### STUDY MATERIAL
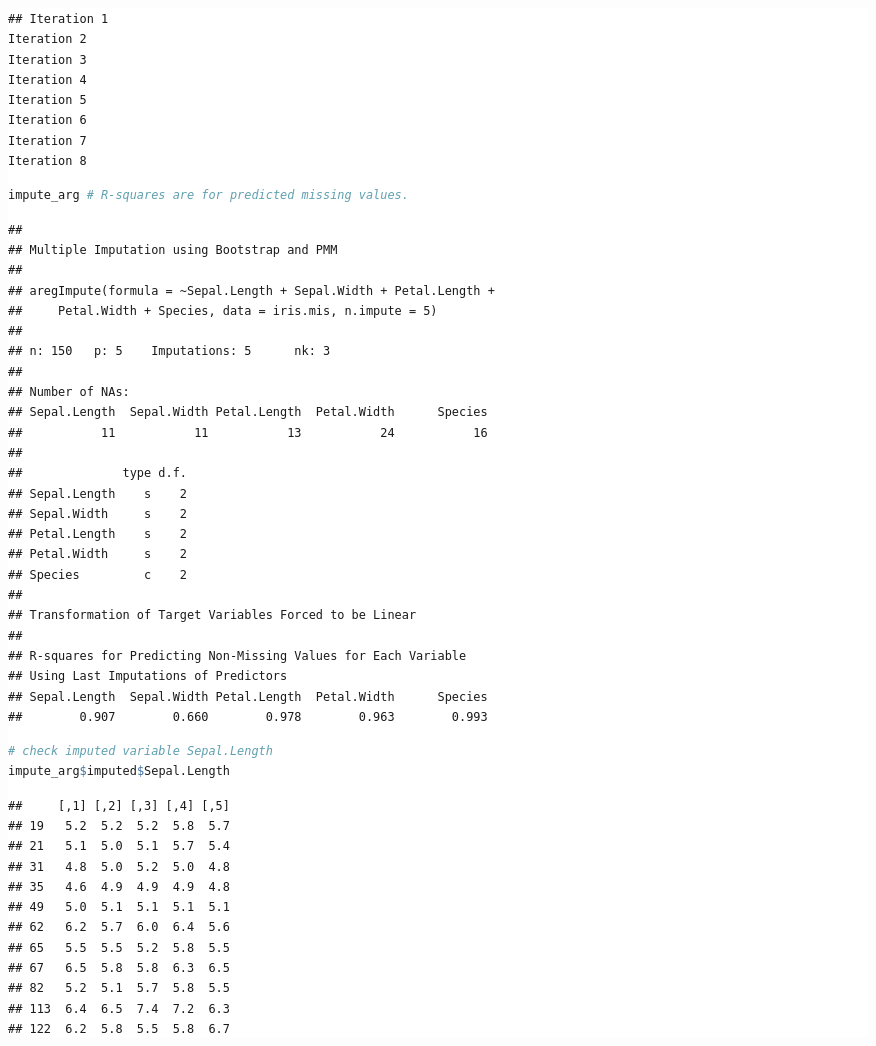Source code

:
 ```
## Iteration 1 
Iteration 2 
Iteration 3 
Iteration 4 
Iteration 5 
Iteration 6 
Iteration 7 
Iteration 8 

```

```r
impute_arg # R-squares are for predicted missing values.
```

```
## 
## Multiple Imputation using Bootstrap and PMM
## 
## aregImpute(formula = ~Sepal.Length + Sepal.Width + Petal.Length + 
##     Petal.Width + Species, data = iris.mis, n.impute = 5)
## 
## n: 150 	p: 5 	Imputations: 5  	nk: 3 
## 
## Number of NAs:
## Sepal.Length  Sepal.Width Petal.Length  Petal.Width      Species 
##           11           11           13           24           16 
## 
##              type d.f.
## Sepal.Length    s    2
## Sepal.Width     s    2
## Petal.Length    s    2
## Petal.Width     s    2
## Species         c    2
## 
## Transformation of Target Variables Forced to be Linear
## 
## R-squares for Predicting Non-Missing Values for Each Variable
## Using Last Imputations of Predictors
## Sepal.Length  Sepal.Width Petal.Length  Petal.Width      Species 
##        0.907        0.660        0.978        0.963        0.993
```

```r
# check imputed variable Sepal.Length
impute_arg$imputed$Sepal.Length
```

```
##     [,1] [,2] [,3] [,4] [,5]
## 19   5.2  5.2  5.2  5.8  5.7
## 21   5.1  5.0  5.1  5.7  5.4
## 31   4.8  5.0  5.2  5.0  4.8
## 35   4.6  4.9  4.9  4.9  4.8
## 49   5.0  5.1  5.1  5.1  5.1
## 62   6.2  5.7  6.0  6.4  5.6
## 65   5.5  5.5  5.2  5.8  5.5
## 67   6.5  5.8  5.8  6.3  6.5
## 82   5.2  5.1  5.7  5.8  5.5
## 113  6.4  6.5  7.4  7.2  6.3
## 122  6.2  5.8  5.5  5.8  6.7
```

### EXERCISE
Your answer should be each line of the data that contains the word "imputed", copied as it stands.

### SOLUTION TO THE EXERCISE
# check imputed variable Sepal.Length
impute_arg$imputed$Sepal.Length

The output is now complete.